▶ _SET OF TASKS_
(a) In the security news digest, why does the public-sites-only variant of Always Use Secure Connections exclude private and local names? Answer in one to three sentences.
(b) Pick up the security news digest after its final sentence and continue it in the same style.

▶ _PASSAGE SHOWN_
○ ○ ○ ○

Wed, October 29, 2025
Chrome to Enable HTTPS-First Mode by Default in 2026
🔒 Beginning in April 2026 and completing in October 2026, Google will make the Always Use Secure Connections feature the default in Chrome, attempting HTTPS for all public site navigations and prompting users before loading non-HTTPS pages. The phased rollout starts with Enhanced Safe Browsing users in Chrome 147 and expands to all global users in Chrome 154. Internal addresses such as routers and intranets will be exempt, and Google reports early tests showed warnings on fewer than 3% of navigations, typically under one alert per week, while the browser will avoid repeatedly warning about frequently visited sites.
Tue, October 28, 2025
Chrome to Enable Always Use Secure Connections by Default
🔒 Google will enable Always Use Secure Connections by default in Chrome 154 (October 2026), prompting users before the first access to any public site that lacks HTTPS. The browser will attempt HTTPS for every connection and show a bypassable warning when HTTPS is unavailable, while suppressing repeated warnings for frequently visited sites. A public-sites-only variant excludes private/local names to reduce noise and will roll out earlier to Enhanced Safe Browsing users. Administrators can disable the setting and Google provides migration guidance.
Fri, October 17, 2025
Significant Satellite Traffic Found Transmitted Unencrypted
⚠️Researchers used a commercial off-the-shelf satellite dish to perform the most comprehensive public study yet of geostationary satellite communications. They discovered a shockingly large volume of sensitive traffic—critical infrastructure telemetry, internal corporate and government communications, private voice calls and SMS, and consumer Internet streams such as in-flight Wi‑Fi—being broadcast unencrypted. Much of this data can be passively observed by anyone with a few hundred dollars of consumer-grade hardware, and a single transponder's footprint may cover up to 40% of the Earth's surface.

○ ○ ○ ○

▶ _GIVEN DATA_
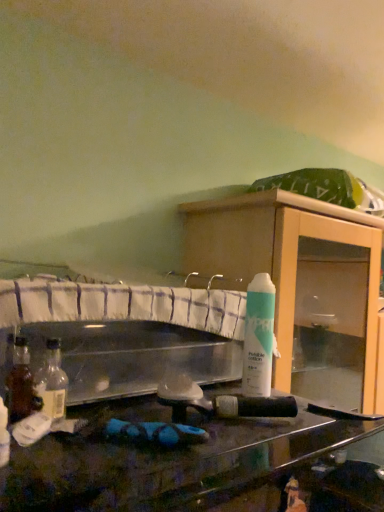
I want to click on wooden cabinet at center, so click(301, 285).

This screenshot has height=512, width=384. Describe the element at coordinates (258, 337) in the screenshot. I see `white matte spray can at upper right` at that location.

At what (x,y) coordinates should I click in order to perform the action: click on translucent glass bottle at left, the first bottle when ordered from right to left. Please return your answer as a coordinate pair (x, y). Looking at the image, I should click on (52, 382).

This screenshot has width=384, height=512. What do you see at coordinates (4, 435) in the screenshot? I see `translucent plastic bottle at lower left, positioned as the 1th bottle in front-to-back order` at bounding box center [4, 435].

Identify the location of wooden cabinet at center. (301, 285).

Which object is closer to the camera, wooden cabinet at center or translucent glass bottle at left, placed as the 1th bottle when sorted from back to front?

translucent glass bottle at left, placed as the 1th bottle when sorted from back to front.

From the image's perspective, which is above, wooden cabinet at center or translucent glass bottle at left, the 2th bottle viewed from the left?

translucent glass bottle at left, the 2th bottle viewed from the left, from the image's perspective.

Which of these two, wooden cabinet at center or translucent glass bottle at left, the 2th bottle viewed from the left, is thinner?

translucent glass bottle at left, the 2th bottle viewed from the left.

Is wooden cabinet at center inside or outside of translucent glass bottle at left, the 2th bottle from the front?

wooden cabinet at center is not inside translucent glass bottle at left, the 2th bottle from the front, it's outside.

Is translucent plastic bottle at lower left, which appears as the 1th bottle when viewed from the left, taller or shorter than wooden cabinet at center?

In the image, translucent plastic bottle at lower left, which appears as the 1th bottle when viewed from the left, appears to be shorter than wooden cabinet at center.

Which object is positioned more to the left, translucent plastic bottle at lower left, positioned as the 1th bottle in front-to-back order, or wooden cabinet at center?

○ ○ ○ ○

▶ _ANSWERS PER TASK_
(a) The public-sites-only variant excludes private and local names to reduce noise.

(b)
Thu, October 16, 2025
Quantum Readiness: Why Incident Response Won't Work
🔐 The arrival of cryptographically relevant quantum computers will create a "silent boom" where adversaries can capture encrypted traffic today and decrypt it later, making intrusions neither observed nor observable. This undermines traditional incident response and shifts responsibility to engineering teams, not a vendor checkbox. Organizations must pursue quantum readiness by engaging developers to inventory algorithms and data, assess internet-facing assets for PQC support, and build testing capability for new ciphers within their release cycles.
Thu, October 2, 2025
Study Finds Major Security Flaws in Popular Free VPN Apps
🔍 Zimperium zLabs’ analysis of 800 Android and iOS free VPN apps found widespread privacy and security weaknesses, including outdated libraries, weak encryption, and misleading privacy disclosures. The report highlights concrete failures such as vulnerable OpenSSL builds (including Heartbleed-era versions), roughly 1% of apps permitting Man-in-the-Middle decryption, and about 25% of iOS apps lacking valid privacy manifests. Researchers warn excessive permission requests and private entitlements increase risk, especially in BYOD and remote-work environments, and recommend stronger security models, endpoint visibility and zero-trust approaches.